- [Instructions for the task]: Please summarize the P&G Five Forces introduction below in two sentences.

- [Source document]:
Procter & Gamble (P&G) Five Forces Analysis & Recommendations

Procter & Gamble Five Forces Analysis, P&G competition, customers, suppliers, substitution, new entrants, Porter consumer goods
Procter & Gamble offices in Cobalt Business Park, England. This Five Forces analysis of The Procter & Gamble Company (P&G) enumerates external factors that emphasize competition as the most significant force in the consumer goods industry environment. (Photo: Public Domain)

This Five Forces analysis of The Procter & Gamble Company (P&G) identifies the competitive forces and associated external factors in the consumer goods industry environment. Michael Porter’s Five Forces Analysis is a tool for determining business strategic decision-making considerations. Procter & Gamble’s managers can use the Five Forces analysis model to evaluate the business situation to identify the most significant external factors in the consumer goods industry environment. The objective is to ensure that the company has sufficient capabilities to address the impacts of such external factors. As a major firm in the global consumer goods industry, Procter & Gamble is an example of effective management despite the five forces in its external environment. An evolving set of strategies keeps the business successful and fulfills Procter & Gamble’s mission statement and vision statement. P&G monitors the industry environment to ensure the appropriateness of strategies in addressing the external factors enumerated in this Five Forces analysis.

- [Recorded data]:
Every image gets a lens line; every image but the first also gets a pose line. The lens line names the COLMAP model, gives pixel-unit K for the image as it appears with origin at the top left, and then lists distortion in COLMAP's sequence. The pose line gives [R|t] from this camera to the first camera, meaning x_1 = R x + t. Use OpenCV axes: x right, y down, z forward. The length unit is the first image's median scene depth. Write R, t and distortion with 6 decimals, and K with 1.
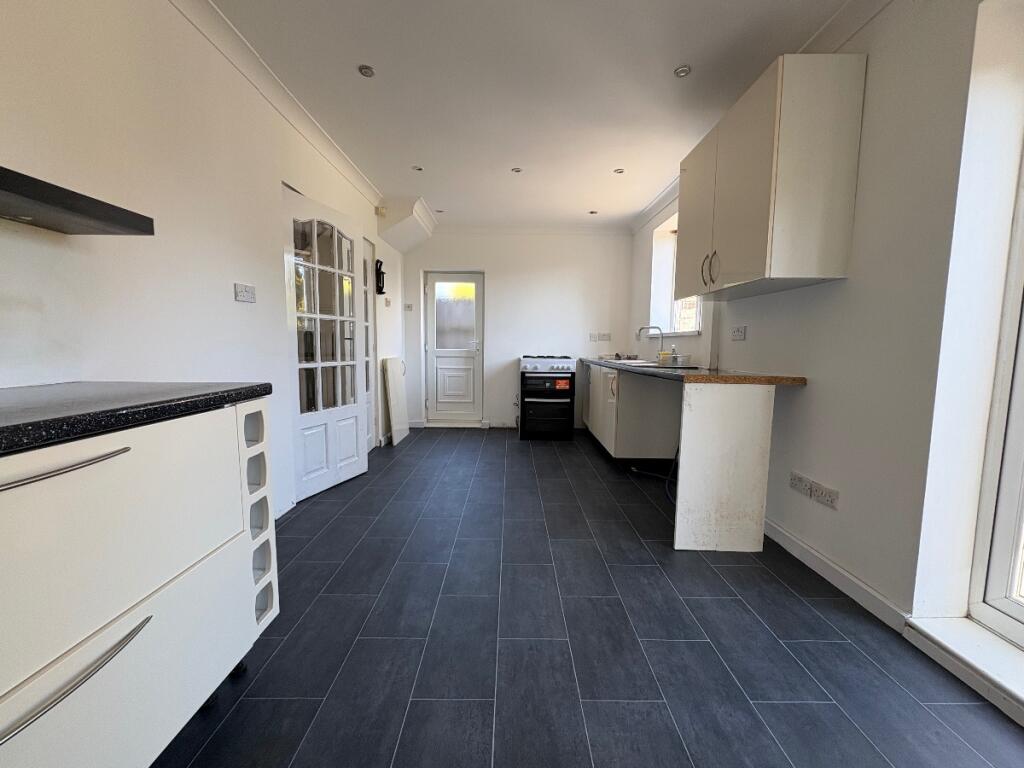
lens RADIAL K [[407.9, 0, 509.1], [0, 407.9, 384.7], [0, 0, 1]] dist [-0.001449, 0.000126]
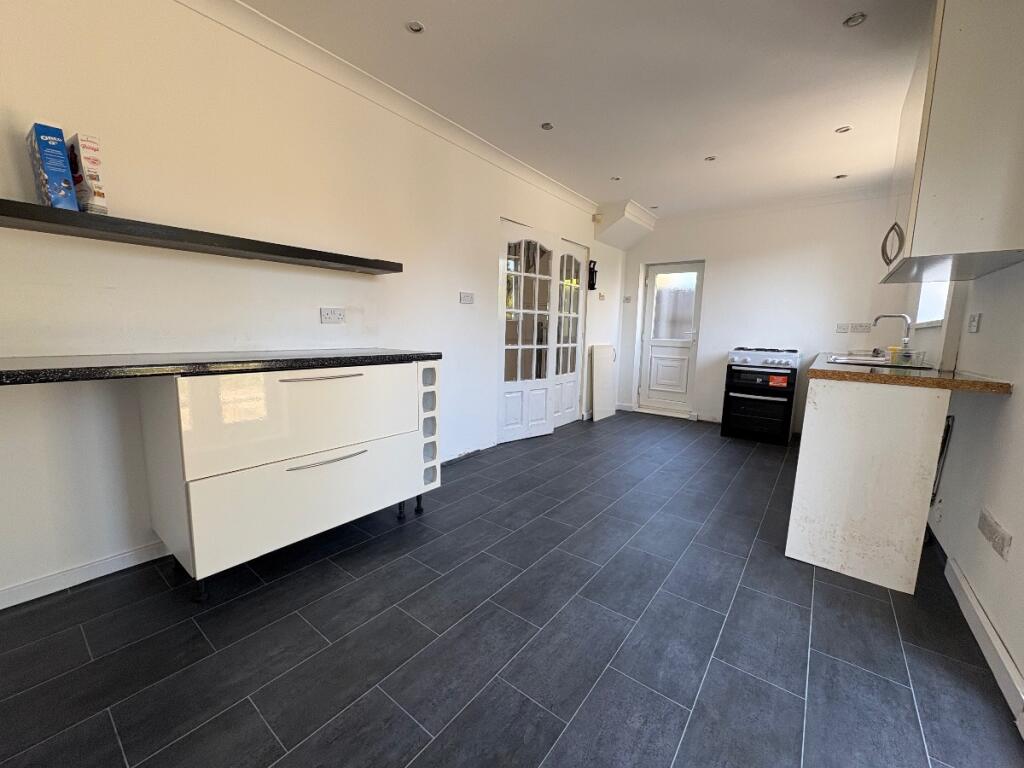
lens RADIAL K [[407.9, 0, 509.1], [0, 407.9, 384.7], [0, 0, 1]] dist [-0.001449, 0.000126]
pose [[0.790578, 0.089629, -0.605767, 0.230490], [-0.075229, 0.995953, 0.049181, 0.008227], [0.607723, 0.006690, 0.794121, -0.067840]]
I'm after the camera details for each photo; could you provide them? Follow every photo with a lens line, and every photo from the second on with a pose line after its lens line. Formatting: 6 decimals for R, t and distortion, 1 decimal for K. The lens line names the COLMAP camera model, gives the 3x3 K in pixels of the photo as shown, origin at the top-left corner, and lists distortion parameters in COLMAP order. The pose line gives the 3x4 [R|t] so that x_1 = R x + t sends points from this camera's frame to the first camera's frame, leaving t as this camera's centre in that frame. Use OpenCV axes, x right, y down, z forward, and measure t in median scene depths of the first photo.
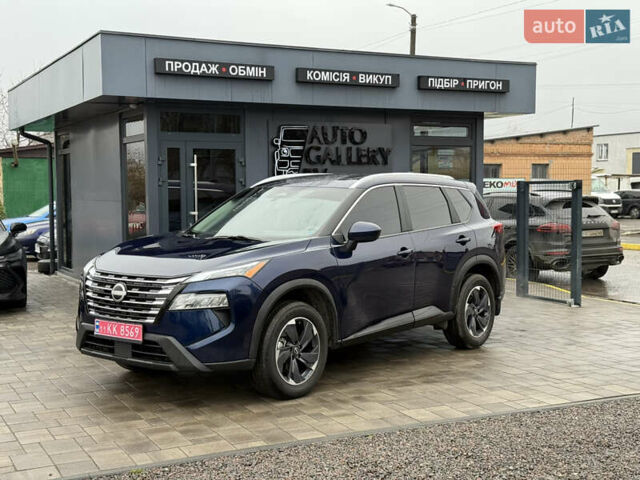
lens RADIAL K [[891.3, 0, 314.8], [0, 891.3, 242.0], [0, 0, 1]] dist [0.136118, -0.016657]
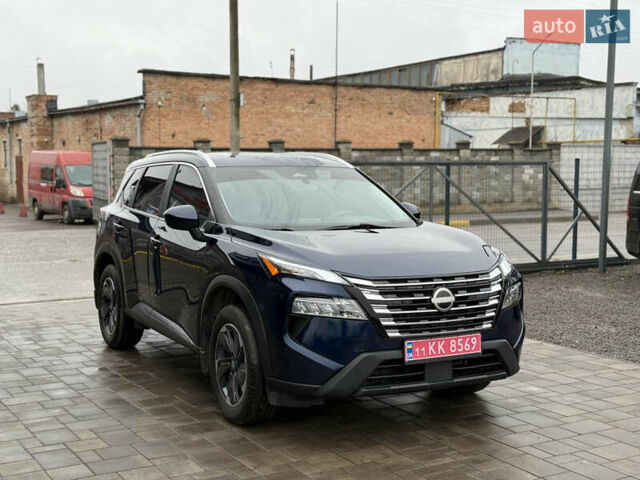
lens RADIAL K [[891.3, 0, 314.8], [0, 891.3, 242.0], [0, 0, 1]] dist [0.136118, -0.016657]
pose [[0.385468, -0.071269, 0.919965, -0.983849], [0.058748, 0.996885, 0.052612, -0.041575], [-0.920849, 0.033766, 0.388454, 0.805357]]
==
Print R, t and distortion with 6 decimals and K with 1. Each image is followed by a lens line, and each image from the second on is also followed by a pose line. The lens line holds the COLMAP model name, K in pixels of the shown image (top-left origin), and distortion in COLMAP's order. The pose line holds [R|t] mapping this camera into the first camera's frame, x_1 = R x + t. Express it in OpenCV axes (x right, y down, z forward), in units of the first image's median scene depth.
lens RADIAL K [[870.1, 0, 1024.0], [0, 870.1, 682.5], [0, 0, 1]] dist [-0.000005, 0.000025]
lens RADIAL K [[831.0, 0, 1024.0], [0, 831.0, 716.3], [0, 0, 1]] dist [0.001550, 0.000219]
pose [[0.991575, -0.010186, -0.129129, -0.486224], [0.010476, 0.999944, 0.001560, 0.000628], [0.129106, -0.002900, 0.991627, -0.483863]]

- [Answer to this problem]: This Five Forces analysis of Procter & Gamble uses Michael Porter's strategic decision-making tool to identify the competitive forces and external factors in the consumer goods industry, with competition emphasized as the most significant. P&G's managers can use the model to find the most significant external factors and make sure the company has the capabilities to address them, while an evolving set of strategies keeps the business successful and fulfills its mission and vision statements.